Bu kitap bize aslında çok temel ama bir o kadar önemli bir mesaj veriyor: Ne olursan ol, kendin ol. Dünyanın bütün imkanlarına, lüksüne ve ayrıcalıklarına sahip olsan bile, gerçekten hak etmediğin müddetçe asla bazı şeylere sahip olamazsın. Ve tam karşında, hiçbir şeyi olmayan ama yeteneği ve tutkusu olan insanlar vardır; onlarla yarışmazsın.

Yarışamazsın demek de doğru değil belki; kitap aslında şöyle diyor: Gerçekten istersen, istediğin her şey olursun. Ama okurken ne yalan söyleyeyim, Toprak’ın sahip olduğu imkanlara biraz gıcık olmadım değil!

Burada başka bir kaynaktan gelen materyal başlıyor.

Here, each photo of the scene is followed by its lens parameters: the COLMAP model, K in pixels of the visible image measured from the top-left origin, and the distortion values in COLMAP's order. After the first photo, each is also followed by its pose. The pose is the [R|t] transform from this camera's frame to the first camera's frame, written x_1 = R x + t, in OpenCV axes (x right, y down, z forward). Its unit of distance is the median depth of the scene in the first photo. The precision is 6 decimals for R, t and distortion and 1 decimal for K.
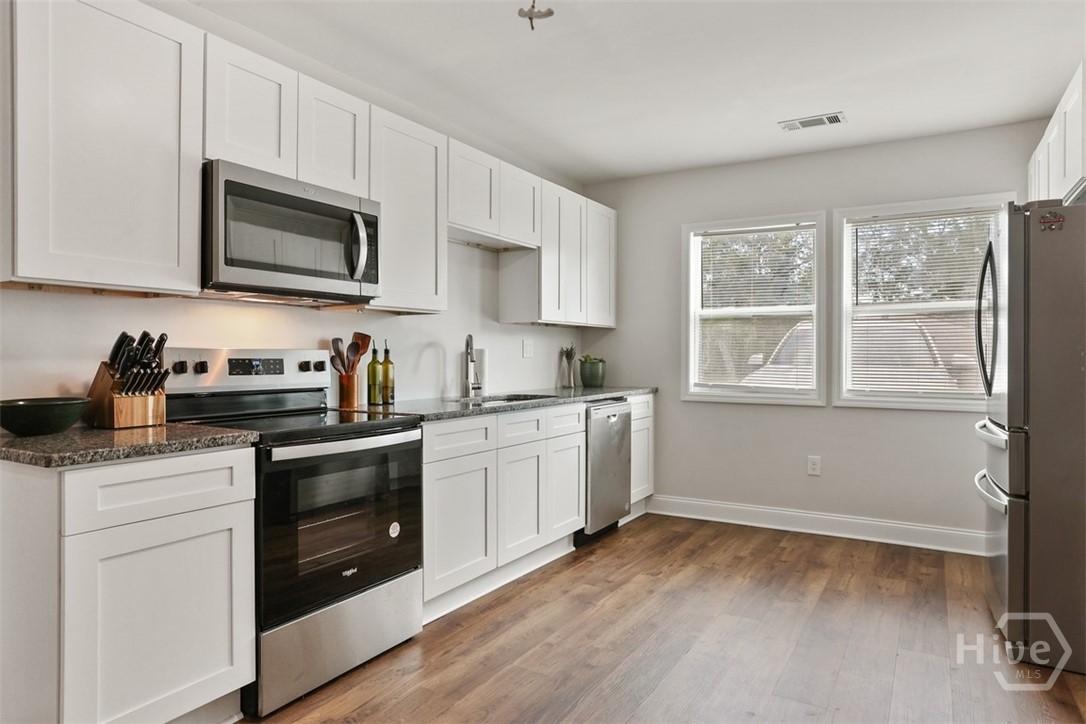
lens RADIAL K [[661.2, 0, 551.7], [0, 661.2, 355.2], [0, 0, 1]] dist [-0.036983, 0.006612]
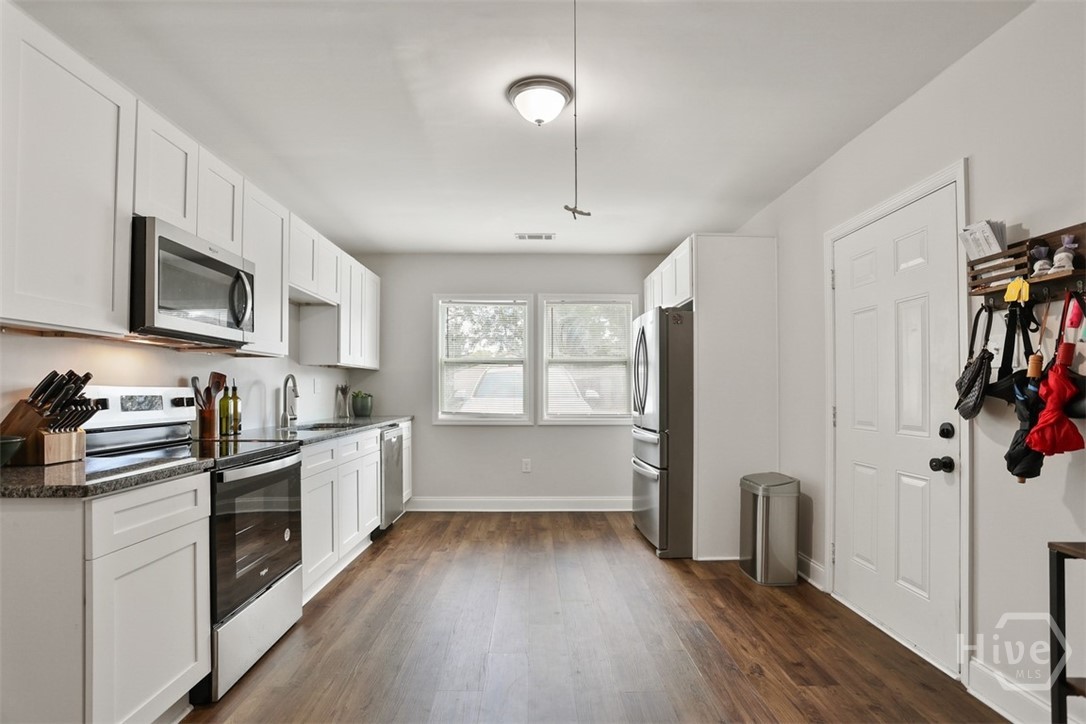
lens RADIAL K [[537.4, 0, 557.1], [0, 537.4, 386.4], [0, 0, 1]] dist [-0.058951, 0.007216]
pose [[0.839673, 0.002649, 0.543086, -0.291551], [0.000899, 0.999980, -0.006268, -0.003552], [-0.543092, 0.005751, 0.839654, -0.079622]]
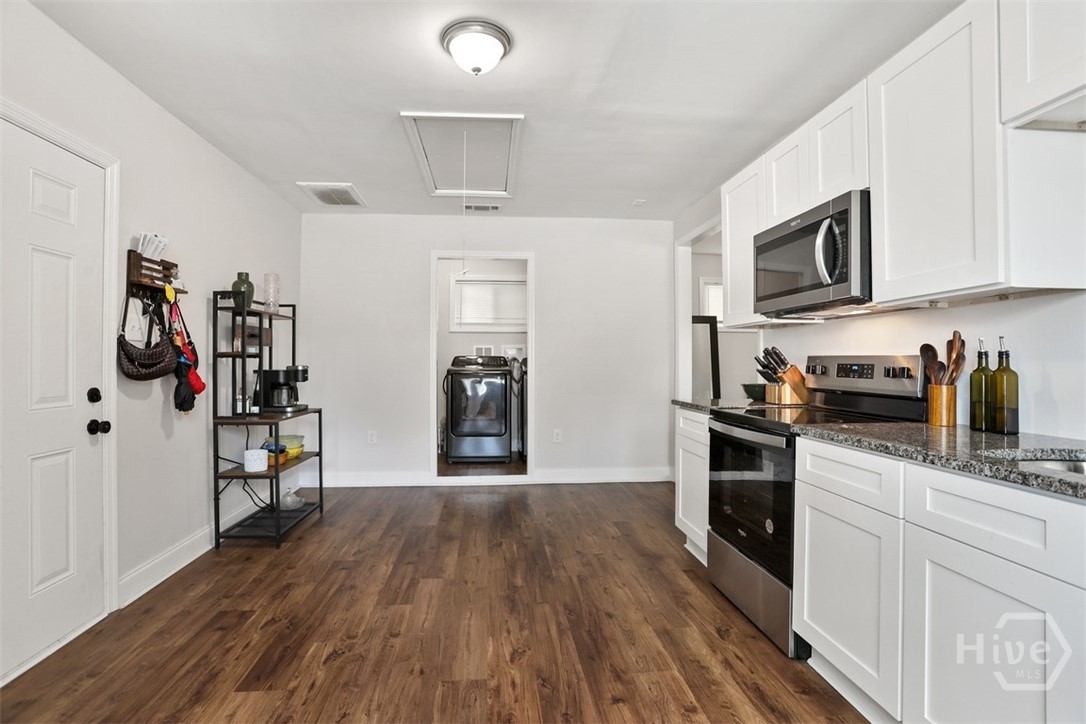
lens RADIAL K [[537.4, 0, 536.3], [0, 537.4, 361.1], [0, 0, 1]] dist [-0.058951, 0.007216]
pose [[-0.817229, -0.004590, -0.576294, 0.462936], [-0.002483, 0.999987, -0.004443, 0.004908], [0.576307, -0.002200, -0.817230, 1.233969]]
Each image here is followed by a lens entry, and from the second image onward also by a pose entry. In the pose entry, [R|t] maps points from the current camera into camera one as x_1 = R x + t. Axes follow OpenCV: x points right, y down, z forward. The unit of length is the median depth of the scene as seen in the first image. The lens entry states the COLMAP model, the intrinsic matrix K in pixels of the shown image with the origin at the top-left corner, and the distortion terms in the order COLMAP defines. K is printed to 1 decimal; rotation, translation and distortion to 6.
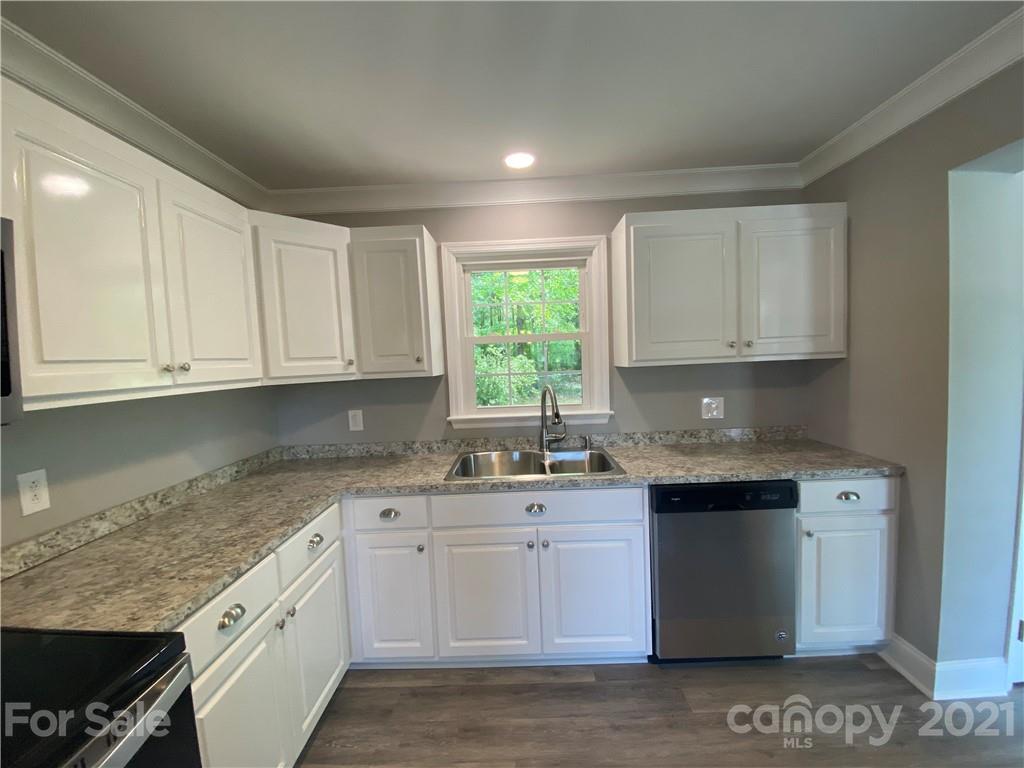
lens RADIAL K [[413.4, 0, 512.0], [0, 413.4, 384.0], [0, 0, 1]] dist [0.020181, -0.020967]
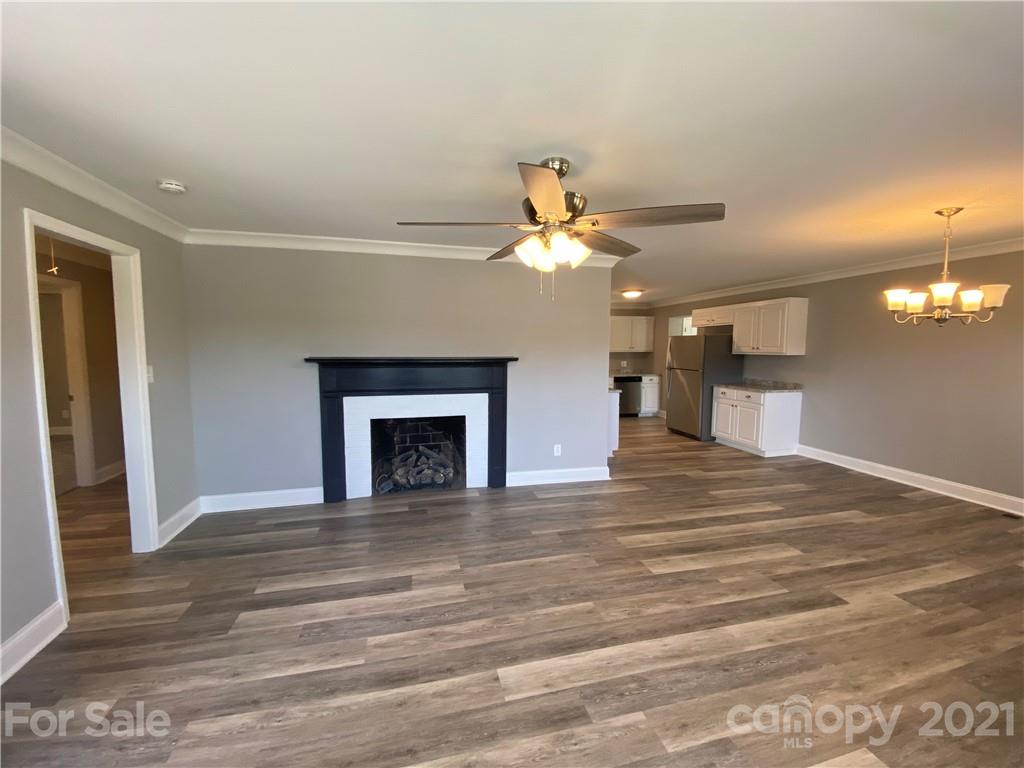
lens RADIAL K [[413.4, 0, 512.0], [0, 413.4, 384.0], [0, 0, 1]] dist [0.020181, -0.020967]
pose [[0.964577, 0.023754, 0.262729, -2.018562], [-0.029326, 0.999420, 0.017307, 0.276196], [-0.262165, -0.024399, 0.964714, -3.223444]]
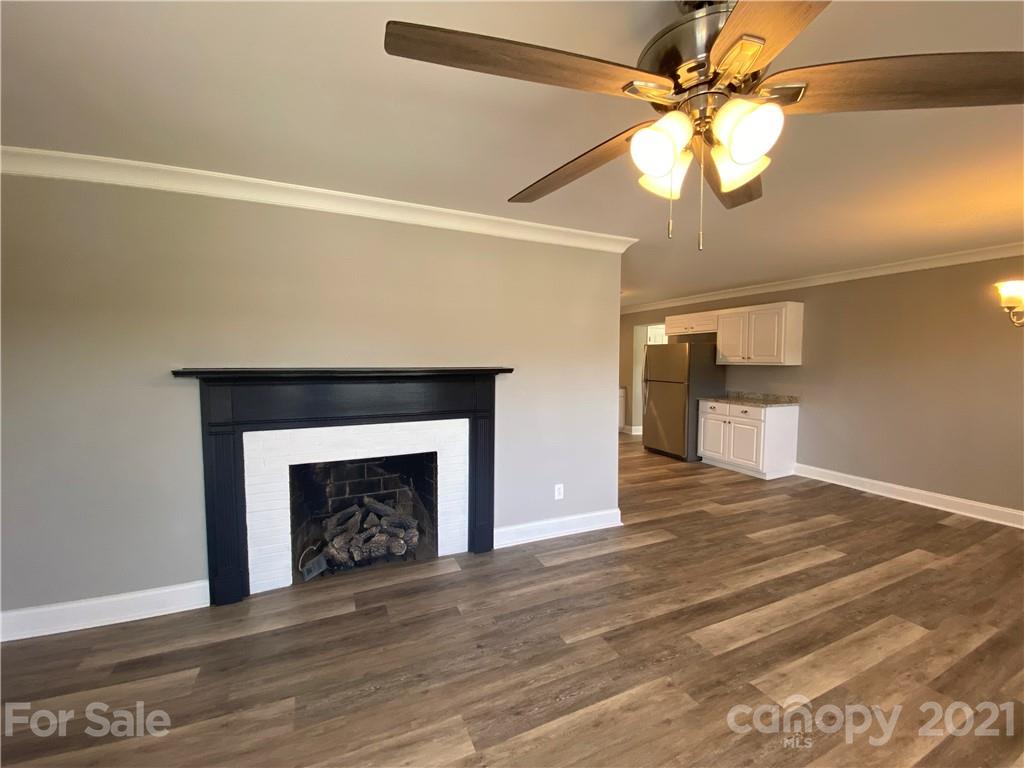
lens RADIAL K [[413.4, 0, 512.0], [0, 413.4, 384.0], [0, 0, 1]] dist [0.020181, -0.020967]
pose [[0.902793, 0.021301, 0.429548, -2.091005], [-0.015531, 0.999736, -0.016935, 0.257575], [-0.429796, 0.008617, 0.902885, -2.514115]]
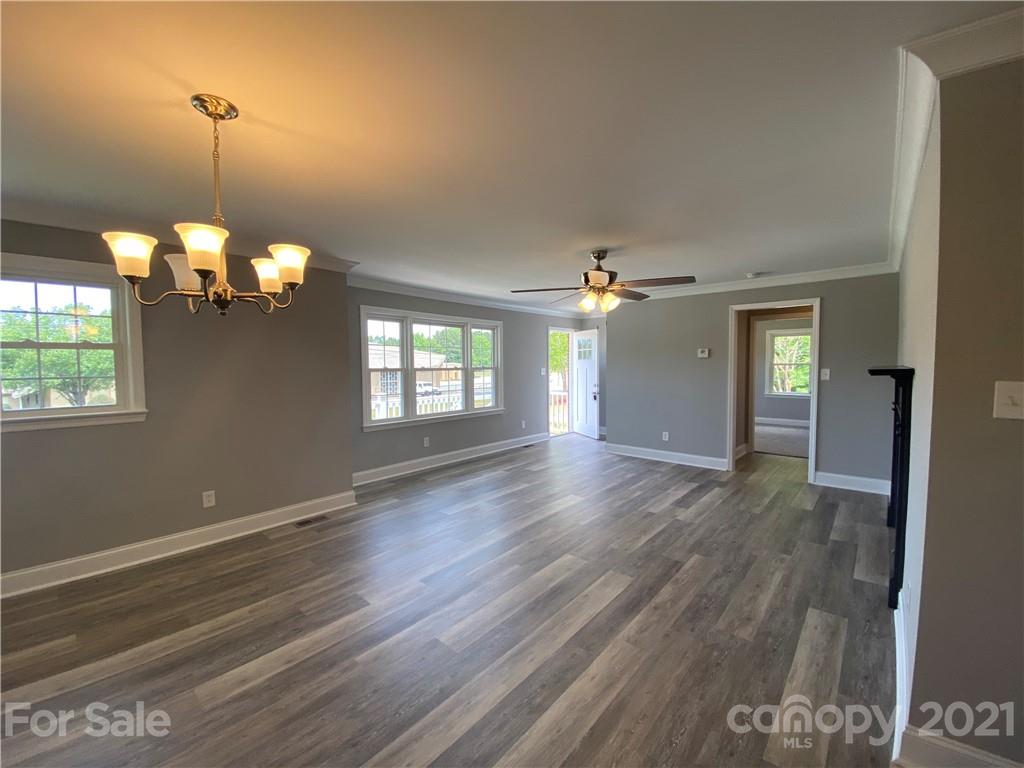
lens RADIAL K [[413.4, 0, 512.0], [0, 413.4, 384.0], [0, 0, 1]] dist [0.020181, -0.020967]
pose [[-0.649327, 0.085145, -0.755728, 0.250858], [-0.010943, 0.992564, 0.121231, 0.072163], [0.760430, 0.086988, -0.643567, -1.080663]]
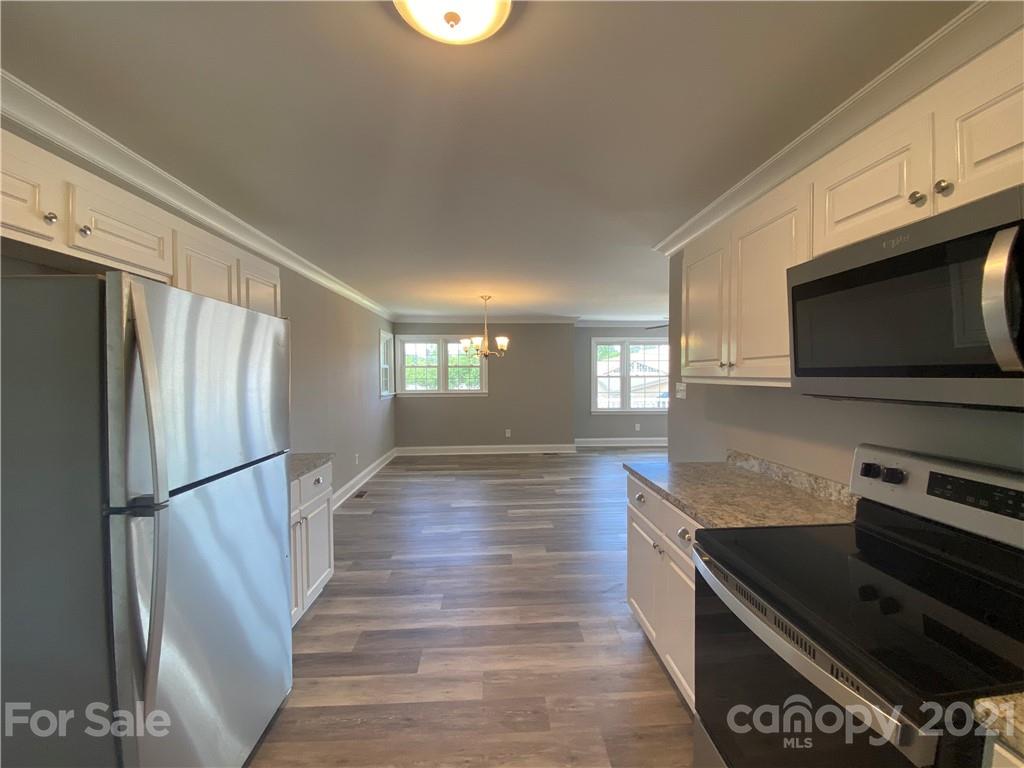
lens RADIAL K [[413.4, 0, 512.0], [0, 413.4, 384.0], [0, 0, 1]] dist [0.020181, -0.020967]
pose [[-0.996684, 0.047207, -0.066271, -0.007238], [0.041135, 0.995076, 0.090172, -0.033499], [0.070202, 0.087147, -0.993719, 0.743162]]
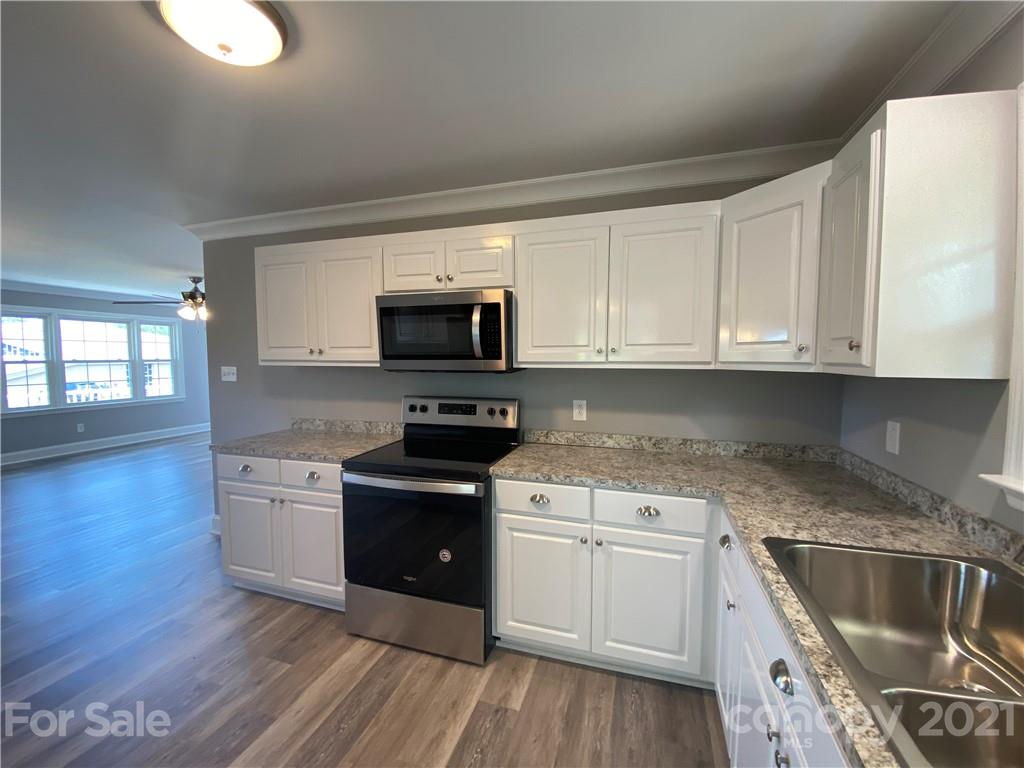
lens RADIAL K [[413.4, 0, 512.0], [0, 413.4, 384.0], [0, 0, 1]] dist [0.020181, -0.020967]
pose [[-0.286718, 0.103956, -0.952358, 0.533691], [-0.048844, 0.991216, 0.122902, -0.060932], [0.956769, 0.081755, -0.279122, 0.785759]]
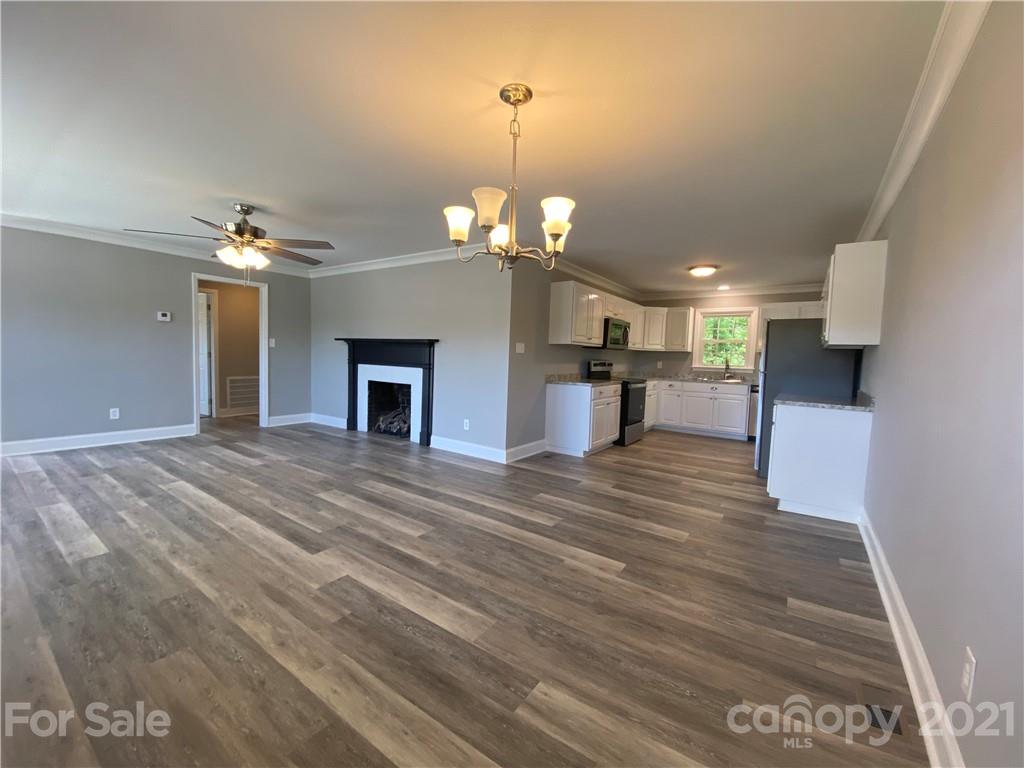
lens RADIAL K [[410.4, 0, 512.0], [0, 410.4, 384.0], [0, 0, 1]] dist [0.042386, -0.043269]
pose [[0.825807, 0.108811, -0.553356, 0.602185], [-0.104200, 0.993755, 0.039907, 0.299929], [0.554243, 0.024704, 0.831988, -3.018745]]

Geldik sona. Etrafınızdaki çocuklar hayal kuruyorsa sakın o hayalleri bozmayın. Hatta onlarla birlikte hayallerine dahil olun, o hayali büyütün, abartın, çoğaltın. Kurdukları hayalin varacağı noktayı onlara gösterin, ufuklarını genişletin.

Peki ya hayal kurmayan bir çocuk varsa? Ona dünyanın bambaşka kapıları olduğunu anlatın. Hayatın her zaman alternatiflerle dolu olduğunu gösterin. Çünkü şu hayatta herkesin yazılsa roman olacak bir hikayesi mutlaka var.

İmkansızlık mı? Romanların klişesidir, ama unutmayın, klişeler hayat kurtarır. Çünkü klişelerden kaçabilmek, kendinize yepyeni bir yol çizebilmek için hayal kurmanız şarttır.